サッカーは無数のディテール(詳細)であふれている。サッカージャーナリスト・大住良之による、重箱の隅をつつくような「超マニアックコラム」。今回は、勝敗は決めるが、試合の一部ではない?
■イングランドの「1人目」はジョージ・ベスト
イングランドのプロの大会で最初にPK戦が使われたのは、1970年8月5日、「ワトニーカップ(1部から4部まで各部から2クラブが招待されて戦ったプレシーズン大会)」の準決勝だった。2部のハル・シティと1部のマンチェスター・ユナイテッドが対戦、延長まで戦って1-1の引き分けに終わったとき、わずか39日前に正式認可されたPK戦が使われたのである。
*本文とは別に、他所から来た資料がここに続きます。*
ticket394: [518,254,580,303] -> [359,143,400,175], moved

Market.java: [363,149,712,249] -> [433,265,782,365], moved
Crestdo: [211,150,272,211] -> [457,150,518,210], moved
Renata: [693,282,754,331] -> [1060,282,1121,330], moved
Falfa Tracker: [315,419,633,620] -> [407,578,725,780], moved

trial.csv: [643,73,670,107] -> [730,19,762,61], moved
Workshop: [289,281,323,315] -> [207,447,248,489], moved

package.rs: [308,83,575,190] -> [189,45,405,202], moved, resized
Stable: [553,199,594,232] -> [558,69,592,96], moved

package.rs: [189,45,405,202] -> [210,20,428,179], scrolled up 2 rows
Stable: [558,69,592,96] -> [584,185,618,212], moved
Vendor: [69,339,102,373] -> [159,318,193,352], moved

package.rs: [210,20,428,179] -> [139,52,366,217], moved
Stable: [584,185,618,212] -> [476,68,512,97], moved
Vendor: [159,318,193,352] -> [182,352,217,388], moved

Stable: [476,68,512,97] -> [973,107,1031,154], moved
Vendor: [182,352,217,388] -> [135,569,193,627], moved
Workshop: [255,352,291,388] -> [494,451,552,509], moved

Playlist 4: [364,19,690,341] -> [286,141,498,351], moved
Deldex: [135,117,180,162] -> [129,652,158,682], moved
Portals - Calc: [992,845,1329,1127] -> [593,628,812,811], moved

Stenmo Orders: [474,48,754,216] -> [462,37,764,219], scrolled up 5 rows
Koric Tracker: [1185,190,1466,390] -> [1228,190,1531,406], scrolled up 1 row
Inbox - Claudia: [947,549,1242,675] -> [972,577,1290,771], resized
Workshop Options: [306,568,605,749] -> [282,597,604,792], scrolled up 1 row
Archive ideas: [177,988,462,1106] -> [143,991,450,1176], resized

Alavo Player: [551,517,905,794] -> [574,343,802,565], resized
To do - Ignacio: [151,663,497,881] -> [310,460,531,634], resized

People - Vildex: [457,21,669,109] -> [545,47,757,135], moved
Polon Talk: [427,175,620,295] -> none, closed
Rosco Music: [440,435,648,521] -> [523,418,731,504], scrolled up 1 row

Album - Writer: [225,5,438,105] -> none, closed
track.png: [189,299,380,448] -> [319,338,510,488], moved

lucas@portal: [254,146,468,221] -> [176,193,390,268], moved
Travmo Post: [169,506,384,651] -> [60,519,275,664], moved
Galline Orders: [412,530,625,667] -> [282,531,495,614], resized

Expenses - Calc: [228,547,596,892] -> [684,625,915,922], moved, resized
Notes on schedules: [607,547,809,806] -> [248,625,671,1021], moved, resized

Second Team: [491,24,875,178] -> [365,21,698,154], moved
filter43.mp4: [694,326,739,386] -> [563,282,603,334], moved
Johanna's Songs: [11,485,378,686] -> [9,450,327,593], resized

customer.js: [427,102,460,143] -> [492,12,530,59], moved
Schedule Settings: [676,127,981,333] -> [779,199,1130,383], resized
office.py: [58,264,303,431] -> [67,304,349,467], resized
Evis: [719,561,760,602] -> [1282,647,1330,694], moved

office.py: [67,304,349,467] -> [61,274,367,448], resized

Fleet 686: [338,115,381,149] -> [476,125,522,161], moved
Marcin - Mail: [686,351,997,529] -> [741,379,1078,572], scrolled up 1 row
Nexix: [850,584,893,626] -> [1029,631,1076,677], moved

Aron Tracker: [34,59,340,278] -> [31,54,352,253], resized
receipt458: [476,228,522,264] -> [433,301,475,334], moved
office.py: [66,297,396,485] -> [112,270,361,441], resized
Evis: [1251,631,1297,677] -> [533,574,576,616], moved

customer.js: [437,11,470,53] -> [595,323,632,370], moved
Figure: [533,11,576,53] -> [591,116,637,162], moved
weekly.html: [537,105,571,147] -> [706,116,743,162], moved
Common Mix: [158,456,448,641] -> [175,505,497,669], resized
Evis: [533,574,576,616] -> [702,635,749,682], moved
記念すべき最初のキッカーはマンチェスター・ユナイテッドのジョージ・ベストだった。低いシュートをゴール右に決めた。そして最初の失敗は、デニス・ローだった。それまでにけった全員が成功して3-3で迎えたマンチェスター・ユナイテッドの4番手。ハルのGKイアン・マッケンジーは、初めてPKをストップしたGKとなった。そして同時に、彼はGKとして最初のPKをけることになり、力いっぱいのキックは派手にバーをかすって上にはね、マンチェスター・ユナイテッドに決勝進出を許すことになった。
これはもちろんイングランドの話である。欧州の他の国では、1950年代からPK戦が行われていたらしい。ユーゴスラビア・カップでは1952年から、イタリア・カップでは1958年から翌年にかけてPK戦が使われた。そしていくつかの国際親善大会などでも、再試合を行わず、PK戦で決着がつけられていた。